**PROMPT:** Copy every line of the records below word for word, omitting the pictures from your answer.
(INPUT RECORDS)
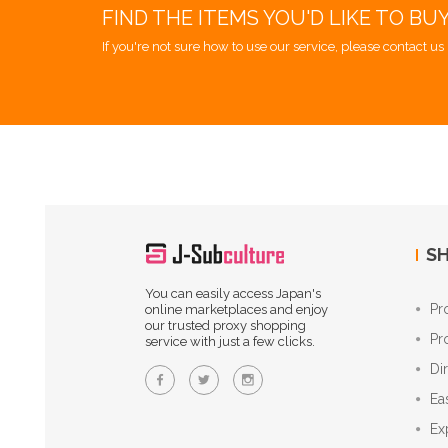
FIND THE ITEMS YOU'D LIKE TO BU
If you're not sure how to use our service, please contact us 
SH
You can easily access Japan's
Pr
online marketplaces and enjoy
our trusted proxy shopping
Pr
service with just a few clicks.
Di
Ea
Ex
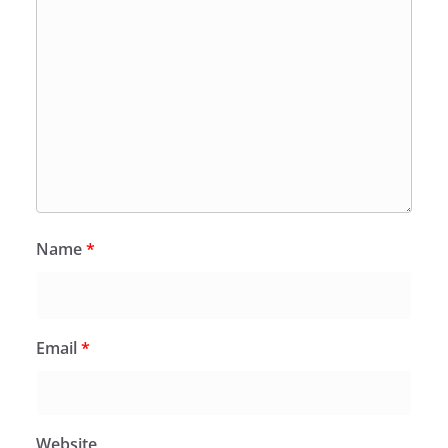
Name
*
Email
*
Website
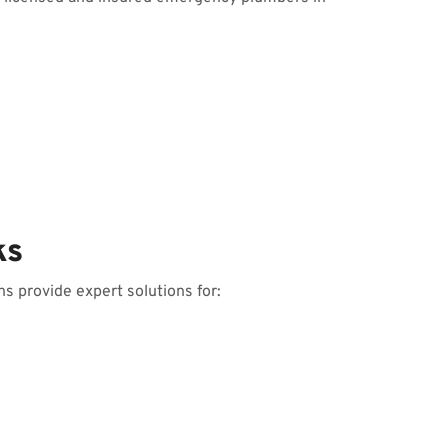
ks
s provide expert solutions for:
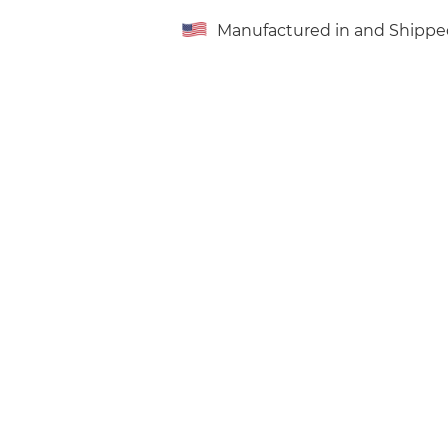
Manufactured in and Shippe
(End INPUT RECORDS)
**RESULT BELOW:**
FIND THE ITEMS YOU'D LIKE TO BU
If you're not sure how to use our service, please contact us 
SH
You can easily access Japan's
Pr
online marketplaces and enjoy
our trusted proxy shopping
Pr
service with just a few clicks.
Di
Ea
Ex
Name
*
Email
*
Website
ks
s provide expert solutions for:
Manufactured in and Shippe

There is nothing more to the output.